Now let's look at how normalization changes the way the data is stored.

Diagram showing an order data in a normalized tabular schema.

Each entity that is represented in the data (customer, product, sales order, and line item) is stored in its own table, and each discrete attribute of those entities is in its own column.

Recording each instance of an entity as a row in an entity-specific table removes duplication of data. For example, to change a customer's address, you need only modify the value in a single row.

The decomposition of attributes into individual columns ensures that each value is constrained to an appropriate data type - for example, product prices must be decimal values, while line item quantities must be integer numbers. Additionally, the creation of individual columns provides a useful level of granularity in the data for querying - for example, you can easily filter customers to those who live in a specific city.

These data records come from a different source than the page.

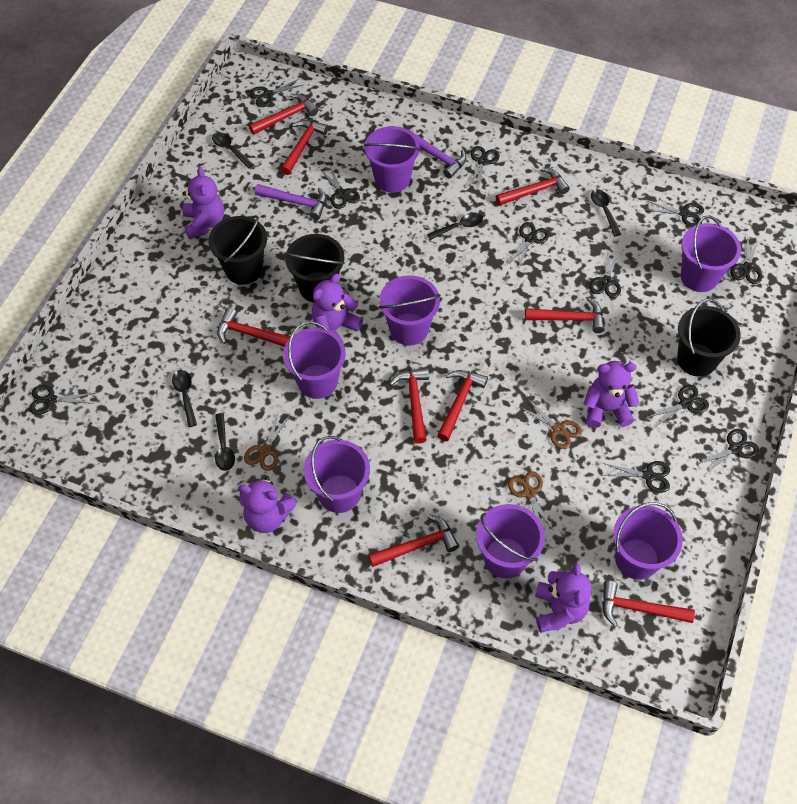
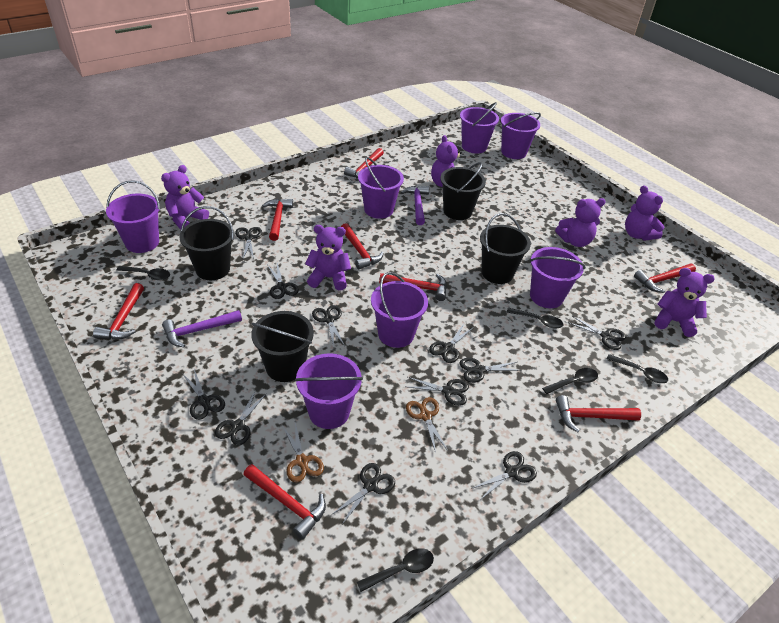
black bucket: [208,215,267,285] [284,234,345,303] [677,299,741,377] = 3 -> [180,206,234,280] [251,311,314,382] [440,162,486,220] [480,213,531,284] = 4
brown scissors: [244,414,289,471] [508,471,553,529] [520,399,582,449] = 3 -> [282,423,324,482] [406,397,448,453] = 2
purple teddy bear: [182,167,224,239] [238,477,297,533] [312,274,363,342] [535,563,592,633] [584,361,639,428] = 5 -> [161,165,209,230] [305,225,351,290] [431,135,461,187] [555,198,606,247] [625,185,665,241] [655,268,715,337] = 6
red hammer: [217,307,290,347] [249,94,318,135] [280,120,328,175] [368,514,459,567] [389,368,429,444] [437,370,488,441] [496,167,570,206] [525,298,605,333] [602,580,695,627] = 9 -> [93,283,144,340] [243,464,326,539] [262,199,293,241] [341,223,384,269] [344,148,384,179] [379,273,447,301] [556,395,641,432] [634,264,696,293] = 8

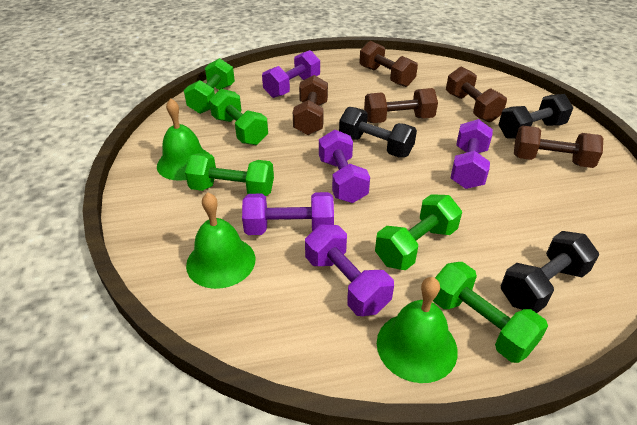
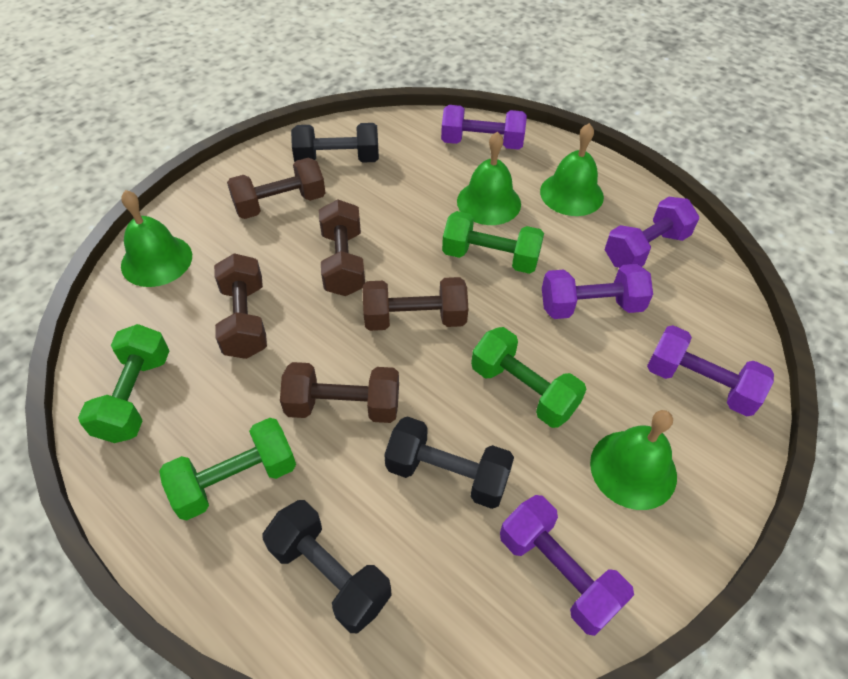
green bell: [157,98,209,181] [186,192,256,289] [377,277,458,383] = 3 -> [121,190,192,287] [457,132,521,225] [540,123,604,216] [590,410,677,510] = 4
green dumbbell: [184,58,235,114] [185,153,274,196] [209,89,268,145] [375,194,462,270] [433,262,548,363] = 5 -> [78,324,169,443] [159,418,296,520] [442,211,544,274] [471,327,586,428] = 4

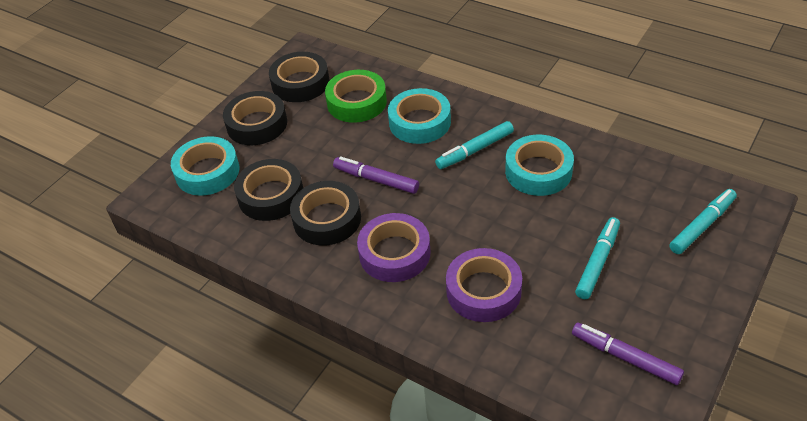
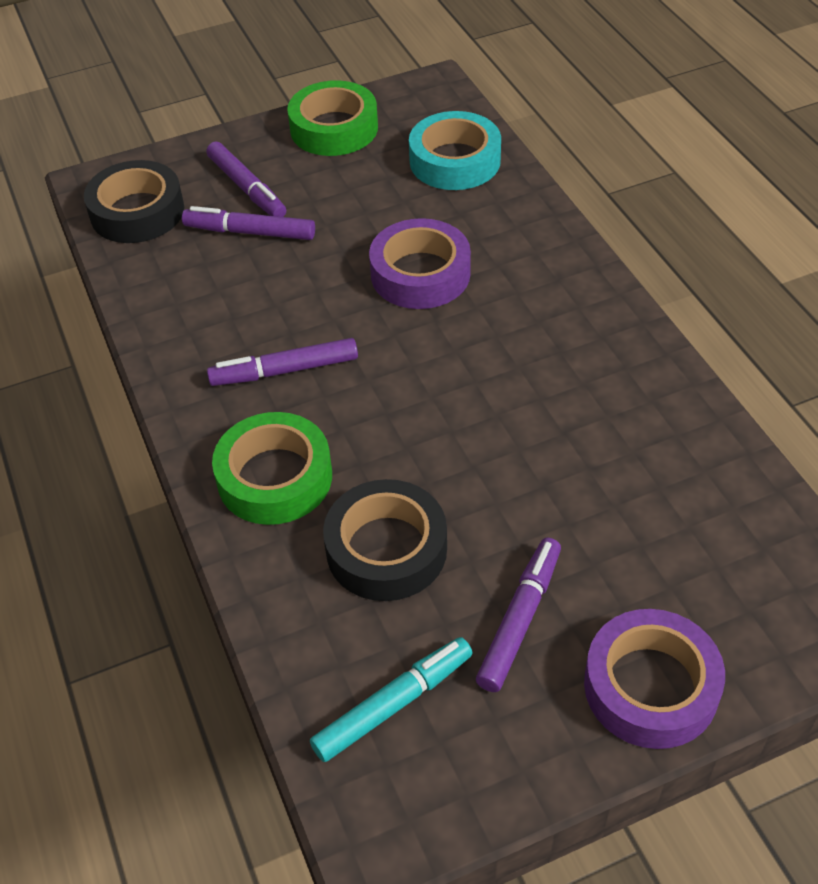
black tape: [223,91,287,145] [234,159,303,221] [269,52,330,102] [290,181,361,245] = 4 -> [84,160,184,243] [323,479,447,601] = 2
green tape: [325,70,387,123] = 1 -> [212,412,332,525] [287,80,378,156] = 2
purple marker: [333,156,419,194] [572,323,684,385] = 2 -> [182,206,315,240] [206,141,286,217] [207,338,358,386] [476,538,561,692] = 4
turquoise marker: [435,121,514,169] [575,217,620,299] [670,189,737,254] = 3 -> [310,637,473,762] = 1
turquoise tape: [171,136,239,196] [388,88,451,144] [505,135,574,196] = 3 -> [409,111,501,190] = 1

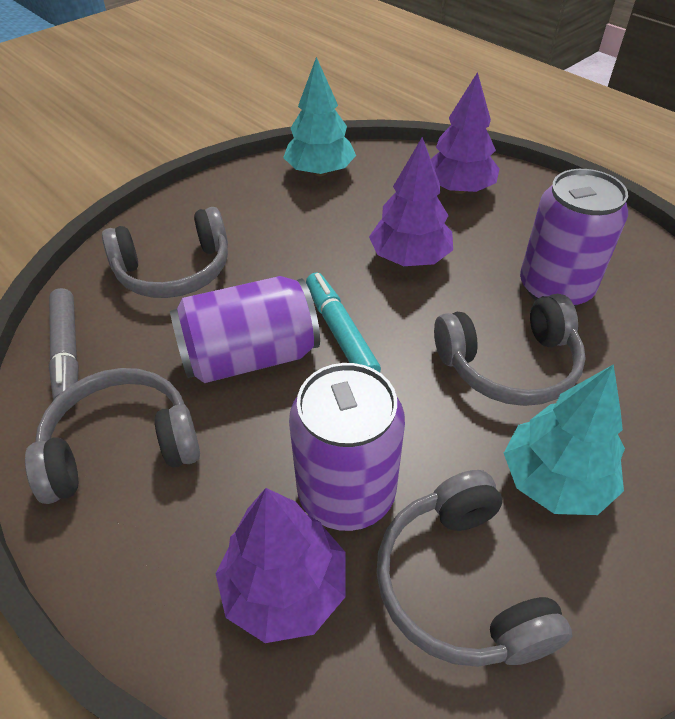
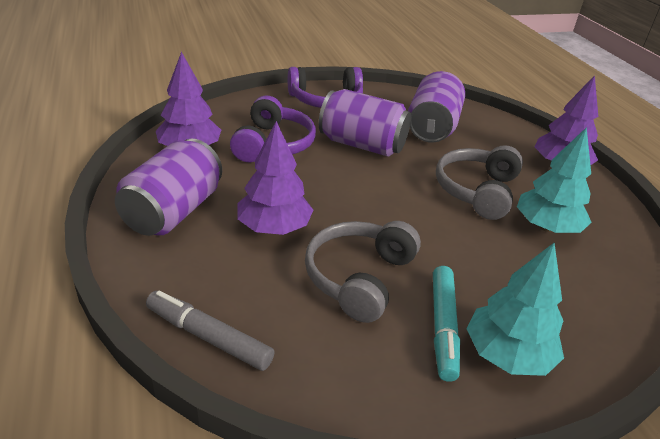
grey headphones: [25,368,200,504] [102,207,228,298] [377,470,572,667] [434,294,586,406] = 4 -> [305,221,421,323] [436,145,523,220] = 2
purple headphones: none = 0 -> [230,96,316,162] [288,67,363,108] = 2

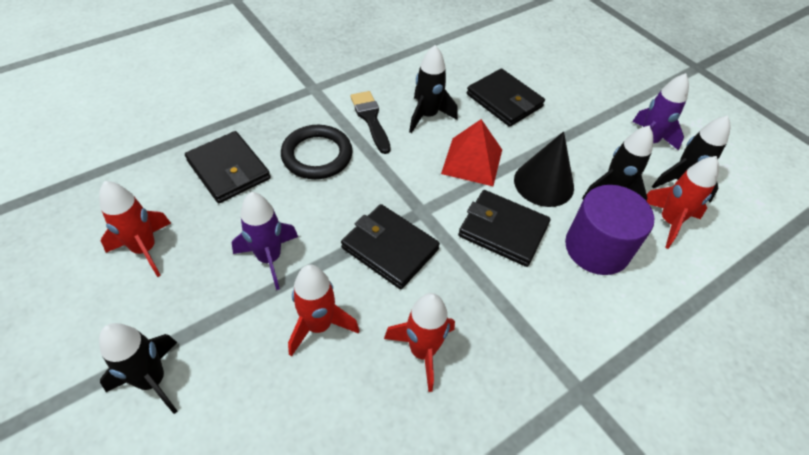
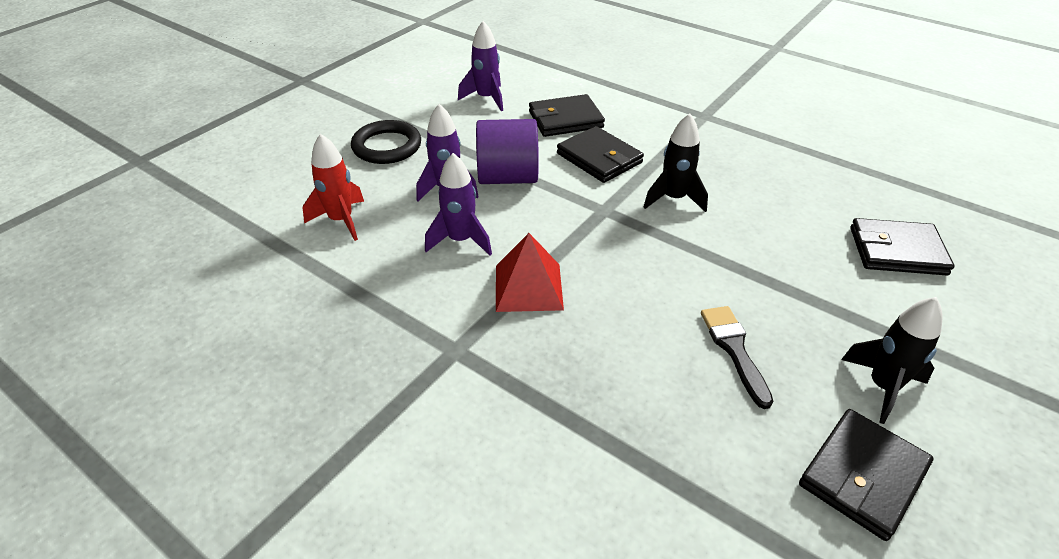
black cone: [514,131,574,207] = 1 -> none = 0
black rocket: [99,323,178,414] [409,45,458,133] [582,125,653,201] [652,116,731,203] = 4 -> [643,113,708,212] [841,297,943,424] = 2
purple rocket: [232,192,298,290] [632,73,689,150] = 2 -> [416,104,479,201] [425,153,492,255] [458,21,503,111] = 3
red rocket: [99,181,171,277] [288,265,359,357] [384,293,455,392] [647,156,719,249] = 4 -> [302,134,364,241] = 1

Instances of each entity are uniquely identified by an ID or other key value, known as a primary key; and when one entity references another (for example, an order has an associated customer), the primary key of the related entity is stored as a foreign key. You can look up the address of the customer (which is stored only once) for each record in the Order table by referencing the corresponding record in the Customer table. Typically, a relational database management system (RDBMS) can enforce referential integrity to ensure that a value entered into a foreign key field has an existing corresponding primary key in the related table – for example, preventing orders for non-existent customers.

In some cases, a key (primary or foreign) can be defined as a composite key based on a unique combination of multiple columns. For example, the LineItem table in the example above uses a unique combination of OrderNo and ItemNo to identify a line item from an individual order.